Railroad Forums 

  • Winona, MN shops

  • Discussion relating to The Chicago & North Western, the Chicago, Rock Island & Pacific, the Chicago, Milwaukee, St. Paul & Pacific Railroad (Milwaukee Road), including mergers, acquisitions, and abandonments.
Discussion relating to The Chicago & North Western, the Chicago, Rock Island & Pacific, the Chicago, Milwaukee, St. Paul & Pacific Railroad (Milwaukee Road), including mergers, acquisitions, and abandonments.

Moderator: Komachi

 #266  by Komachi
 
I posted a quirry in the structures and terminals forum, but thought I'd also ask the C&NW guys.

I lived in Winona, MN for three years (1995-1998) while attending classes at Winona State University, so I didn't really see much of the Northwestern, except for the changing of the guard from C&NW to Union Pacific. I used to walk along 3rd (or was it 2nd...) St. next to the C&NW yard. There isn't much for an engine terminal there... just a utilitarian fuling rack and an old quiosont (sp?) hut that must have been a shop building once upon a time...

However, east of the yard over by the city shops (where the city keeps its fleet of Crown Vics) are a bunch of rusted tracks sitting in the tall grass. There's also an old, bricked up industrial building there too, with a set of tracks coming out of one of the blocked up openings. A friend of mine in Winona seconded my suspicions that it might be part of the old C&NW shop complex and said the engine shops were located on that site. Two roundhouses and a backshop with a transfer table.

Other than Winona being the eastern end of the Huron line and the fact that Winona is a Mississippi River town (transfer to barge), I'm just currious to know why the Northwestern needed such an extensive shop complex in Winona? How much of it was built by the CGW before the C&NW merger? Just currious.

Well, thought I'd also pose this to the "experts." Would appreciate any info. you guys can share.

 #65987  by poweredby251
 
I posted this answer to the facilities area as well, along with additions per the question there.
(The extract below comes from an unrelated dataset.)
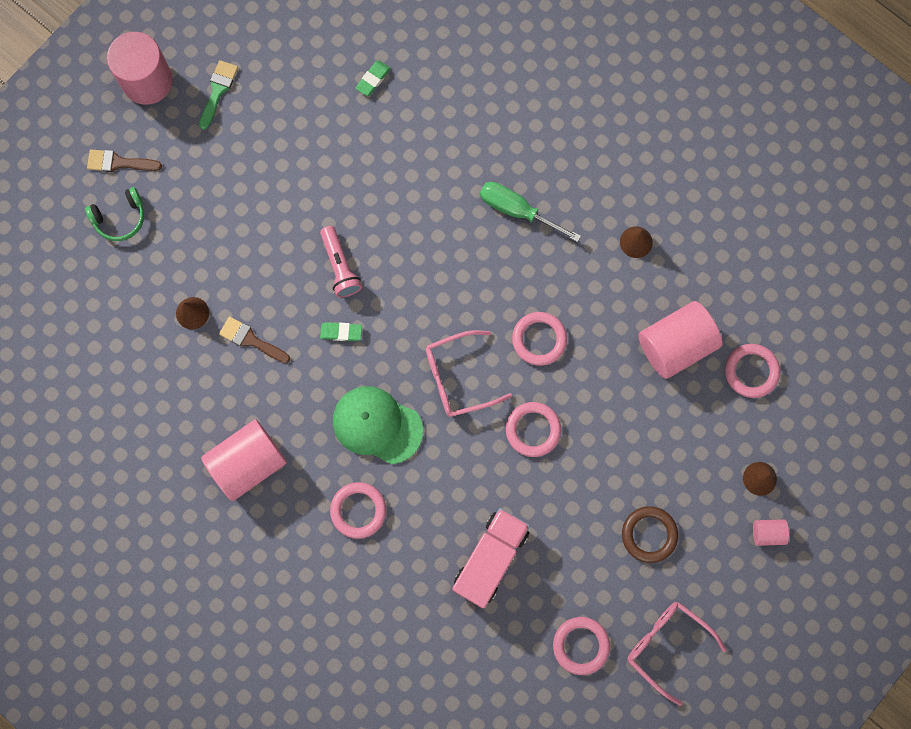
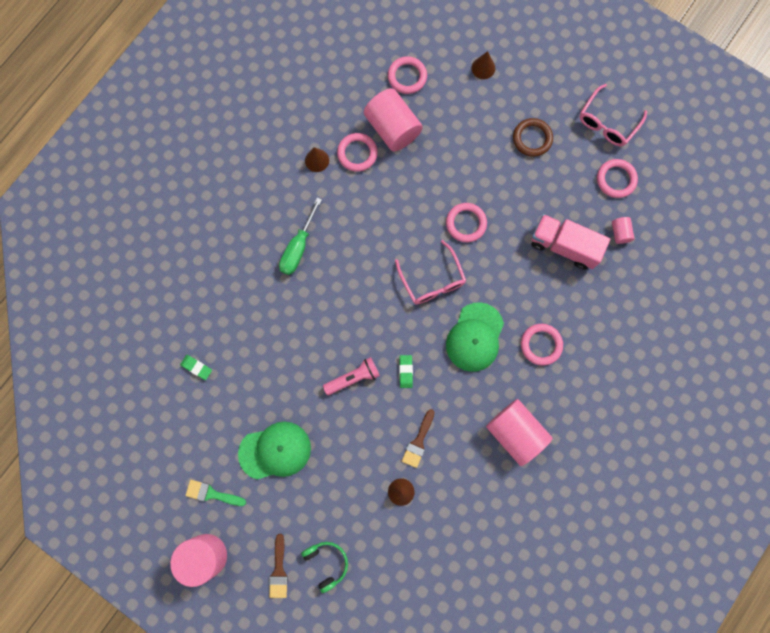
camera: 95 degrees left, 0 degrees up
pink ring [512,312,567,366] -> pink ring moved to [337,133,377,172]
pink cylinder [753,519,789,546] -> pink cylinder moved to [612,217,635,244]
none -> green cap [238,422,311,479]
The CNW shops were the ones near CK tower. At one time there was a very extensive operation. The building that still exist was part of the car shop complex. The main roundhouse was near it and as far as I know the concrete pad is still there.

 #158878  by Scoring Guy
 
One of the more interesting remnants of the C&NW at Winona is the bridge structure that remains in the Mississippi and in the area immediately southeast of the present road bridge. The swing bridge has been totally removed, leaving only a couple of rusting, disconnected steel spans. It gives you an idea of the route the CN&W took in crossing the river.
On the west side of the river the line took a hard turn to the north, and the station was located about where the hardware store is now, at the south end of the rail yard.
On the east side of the river, the rail line followed along Hwy 35 ('70's Hwy 35 widening covered the railbed) for a couple miles and then crossed through the marsh to the southeast - you can still the railbed and the bridge abutments sticking up out of the march from Hwy 35. There's also a still in use ex-Green Bay & Western track the runs through the marsh toward the southwest (where it T's into BNSF track). In their day, the two lines, C&NW and GB&W, intersected, at Marshland, WI, and the GB&W used CN&W track to get to Onalaska, where the GB&W had a line from Onalaska to its depot in La Crosse at 9th & Green Bay St.
If you follow the tracks in the streets of south Winona you will find the place where the GB&W used to have its own bridge across the Mississippi, that bridge burnt down in the '80's, and was not replaced.
Traveling east on Hwy 35 on the Wisconsin side, if you turn at the sign for the Wildlife Preserve, it will take you to solid ground C&NW railbed, which is now bike trail toward the south - in fact the 4 end to end trails will take you 106 miles to Reedsburg,WI.